Finding Private Equity Investors

The number one issue for every entrepreneur is money - getting money, raising money, or convincing investors to give you money - that according to Jacoline Loewen who is one of the Nation’s best known advisors to entrepreneurs who seek capital, venture captial and private equity.business pod cast. Loewen & Partners raises capital for companies with revenues over $10 million.
Listen to Robert Gold to talk about Jacoline's latest book, Money Magnet, which explains how to find private equity investors. This lively interview will appear in a future episode of the BusinessCast podcast.

September 2, 2008


The UK's Telegraph is reporting that TPG Capital has raised a $20 billion fund, one of the largest ever raised; Blackstone raised the world's largest ($21.7 billion) in August, and Goldman Sachs raised another $20 billion last April.  So what is going on?  Aren't private equity funds suppose to be dwindling without access to the credit they so desperately need from the banks? Apparently not.  

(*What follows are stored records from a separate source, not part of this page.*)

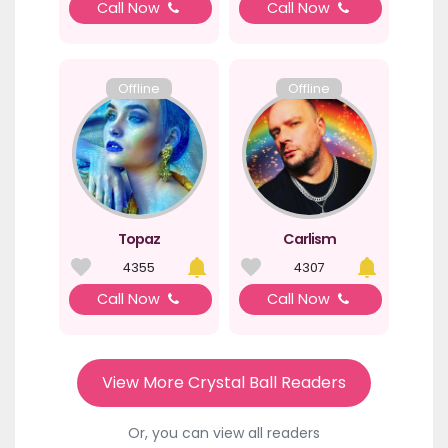
Call Now
Call Now
Offline
Offline
Topaz
Carlism
4355
4307
Call Now
Call Now
View More Crystal Ball Readers
Or, you can view all readers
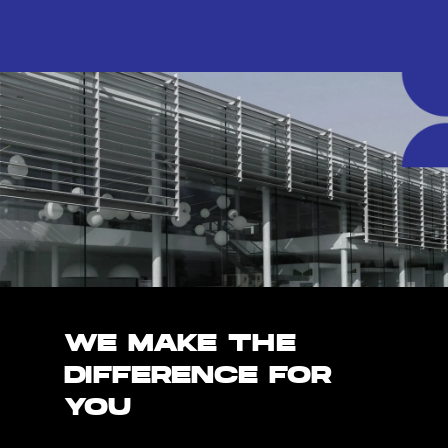
WE MAKE THE
DIFFERENCE FOR
YOU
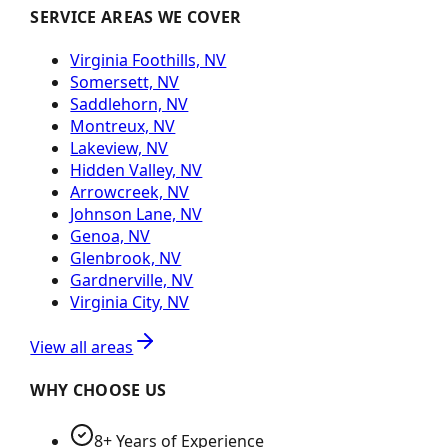
SERVICE AREAS WE COVER
Virginia Foothills, NV
Somersett, NV
Saddlehorn, NV
Montreux, NV
Lakeview, NV
Hidden Valley, NV
Arrowcreek, NV
Johnson Lane, NV
Genoa, NV
Glenbrook, NV
Gardnerville, NV
Virginia City, NV
View all areas
WHY CHOOSE US
8+ Years of Experience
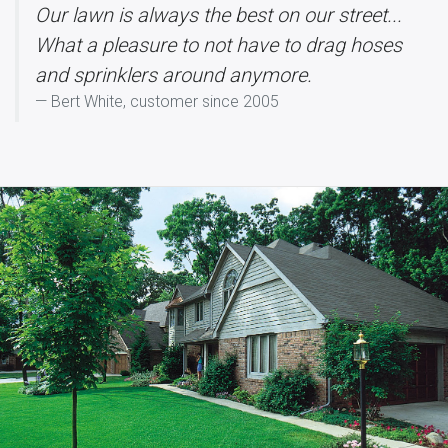
Our lawn is always the best on our street...
What a pleasure to not have to drag hoses
and sprinklers around anymore.
Bert White, customer since 2005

The credit crisis has created enough uncertainty in the public markets that investors are looking to private equity funds for the stability they crave.  Of course, it may be a while until we see the blockbuster, highly leveraged, billion dollar buy-out deals that we saw in 2007's "summer of love" (some say another year), but this does not mean that private equity funds are not active, quite the contrary.  

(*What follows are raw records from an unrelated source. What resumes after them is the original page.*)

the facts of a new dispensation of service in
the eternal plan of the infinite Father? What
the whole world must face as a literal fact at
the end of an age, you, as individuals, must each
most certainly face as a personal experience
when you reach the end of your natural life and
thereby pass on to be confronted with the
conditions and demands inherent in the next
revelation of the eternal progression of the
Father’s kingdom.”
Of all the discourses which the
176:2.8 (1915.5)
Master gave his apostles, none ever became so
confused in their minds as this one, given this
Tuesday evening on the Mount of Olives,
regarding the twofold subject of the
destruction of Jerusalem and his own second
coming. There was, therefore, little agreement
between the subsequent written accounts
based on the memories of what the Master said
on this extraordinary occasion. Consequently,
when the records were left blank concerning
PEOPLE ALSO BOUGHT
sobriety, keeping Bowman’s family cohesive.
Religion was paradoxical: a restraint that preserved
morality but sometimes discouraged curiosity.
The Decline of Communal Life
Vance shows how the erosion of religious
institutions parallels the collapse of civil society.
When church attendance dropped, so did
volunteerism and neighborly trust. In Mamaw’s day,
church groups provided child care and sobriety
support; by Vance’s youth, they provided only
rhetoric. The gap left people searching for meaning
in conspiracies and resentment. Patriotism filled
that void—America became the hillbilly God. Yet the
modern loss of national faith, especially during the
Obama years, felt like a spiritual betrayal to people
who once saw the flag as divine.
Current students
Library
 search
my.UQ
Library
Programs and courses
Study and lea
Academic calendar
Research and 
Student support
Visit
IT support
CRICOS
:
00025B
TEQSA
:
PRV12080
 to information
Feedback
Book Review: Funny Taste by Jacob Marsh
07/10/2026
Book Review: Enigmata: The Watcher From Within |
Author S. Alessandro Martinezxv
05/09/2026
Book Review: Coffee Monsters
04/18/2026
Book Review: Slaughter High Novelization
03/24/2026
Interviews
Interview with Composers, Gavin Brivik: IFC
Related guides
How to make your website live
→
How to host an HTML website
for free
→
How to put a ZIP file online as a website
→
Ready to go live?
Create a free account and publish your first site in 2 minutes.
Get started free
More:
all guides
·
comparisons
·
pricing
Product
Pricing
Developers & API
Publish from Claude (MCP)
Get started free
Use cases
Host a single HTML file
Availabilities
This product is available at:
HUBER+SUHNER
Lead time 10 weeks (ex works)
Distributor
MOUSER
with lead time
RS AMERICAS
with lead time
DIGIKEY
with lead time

These funds continue to buy the collateralized debt obligations (CDO) that the banks so desperately look to offload.  Last month Lone Star was the latest private equity fund to buy CDOs from a distressed vendor, Merrill Lynch.  The financial firm sold $7 billion worth of CDOs at 22% of their face value to Lone-Star.  These deals make a very small splash in the pages of newspapers today; part of the credit is due to PE professionals' growing media-savvy in their efforts to keep their faces from front covers, and partly due to the complexity of these deals that really do not make for engaging reading in 500 words or less.